第8話 正気に戻ってはいけなかったのに

 僕たちは勇者一行パーティだ。無茶振りされることには慣れている。


 棒切れ一本で四脚魔獣モンスター100匹討伐、魔核コアを連続200個粉砕、塵ひとつ残さず大型魔獣モンスター300匹撃破……。


 100単位で上限なく上がってゆく難易度を、養成機関時代の僕らは必死でクリアし続けた。

 そんな無茶振りに応えてきたから、今の僕らがあるわけで。


 けれど、無茶振り対応にも限度というものがあるのだ。


「なぁ……なんで俺たち、こんなとこで足止め食らってアイドル活動なんてしてんのかな」


 ノクタリア草原の真ん中で、アレクさんが遠い目をしながら弱音を吐いた。


 勇者であるアレクさんがそんなことを言うなんて、僕は信じられない思いで息を呑む。


 アレクさんが各種魔物モンスターを単独で1万匹討伐する試練に出向いたときだって、疑問を口にすることはなかった。

 そんなアレクさんは試練を最速攻略達成したのだけれど。


 ——いくらアイドル修練が更なる高みへと登るための訓練になるとはいえ……やっぱり、訳わかんないですよね。わかります。


 心の中でアレクさんに同意をしていると、ウルスラさんが呆れたように長く長くため息を吐いた。


「旅費のためじゃろ。魔物を資金化できない儂らは、別の方法で金を稼ぐしかない」


「でもさぁ、それにしたって……もっとあるんじゃないですか!? 腕力活かして現場仕事だとか、知識を活かして臨時教師とか! 師範だっていい! 賄いつきの食堂とか、部屋つきの雑用とか! 屋台の兄ちゃんだとか! 山盛りの肉が食べたい! 上等なパンも食べたい! 具沢山のスープが飲みたい!」


 ブチブチと草原の草を抜いては捨て、捨てては抜きながらアレクさんが嘆く。


 ——気持ちはわかる、わかります。遠慮しちゃって思うように食べれてないですもんねー……。


 養成機関にいた頃はよかった。

 訓練や鍛錬は厳しく辛いものだったし、成績順ではあれど、飢えることなくお腹いっぱいに食べられたから。

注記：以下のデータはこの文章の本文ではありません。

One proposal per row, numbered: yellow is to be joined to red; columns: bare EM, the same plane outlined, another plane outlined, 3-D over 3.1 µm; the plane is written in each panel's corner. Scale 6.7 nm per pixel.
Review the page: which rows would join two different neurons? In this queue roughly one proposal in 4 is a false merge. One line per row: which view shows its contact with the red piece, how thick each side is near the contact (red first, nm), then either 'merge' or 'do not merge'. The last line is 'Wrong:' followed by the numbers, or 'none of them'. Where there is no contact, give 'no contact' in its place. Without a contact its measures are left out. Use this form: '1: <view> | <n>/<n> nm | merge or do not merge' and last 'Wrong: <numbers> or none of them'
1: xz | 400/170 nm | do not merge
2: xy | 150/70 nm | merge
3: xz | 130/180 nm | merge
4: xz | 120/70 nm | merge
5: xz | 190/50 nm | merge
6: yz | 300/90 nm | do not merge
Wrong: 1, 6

 それが今では、食べて生きるためにアイドルをやらなければならないという。


「でも、なんでアイドルなんですかね? オーリーさん、古文書まで引っ張り出して……」


「確かにそれは気になるがの。オーリーにも考えがあるんじゃろ。じゃが、目下の問題は明日じゃ明日!」


 明日。

 なにが正解なのかもわからないまま、僕らはライブステージに立つという。


 ——ライブステージ……って、なにやるんですかね?


 昨日観せてもらったデーブイデーのように、きらびやかな衣装を着て、ピカピカな舞台ステージに立って、夢と希望と愛を提供するんだろうか。


 ——うん、全然わからない! し、あの映像みたいに僕らが観衆を熱狂させられるとか思えない!


「……明日のステージでお客さんがひとりも来てくれなかったら、どうなるんですかね、僕たち」


「そりゃあ……文無し宿無し名誉無し。なぁんにも残らず野垂れ死にじゃろ。勇者一行といえど、食わねば死ぬ」


 ウルスラさんがそう言って、カラカラと笑う。

 だから釣られて僕も、ヘラヘラと笑ってしまった。


「死かぁ〜。ちょっと早すぎませんか、僕らの旅はこれからでしょう?」


 魔王と戦って死ぬならともかく、飢えて死ぬとかノーセンキューだ。

 そもそも僕らの旅は、まだはじまってもいないのに。


「はは、は……死、かぁ……」


 彼方をドドドと馬型魔獣モンスターが駆けゆく。遠くの空にはまた別の有翼魔獣モンスターが飛んでいる。

 ノクタリア草原に、勇者アレクの乾いた嘆きが響いた。


 けれど、僕もウルスラさんも、同じように乾いた笑みを浮かべてシビアな現実を受け止めることで精一杯だった。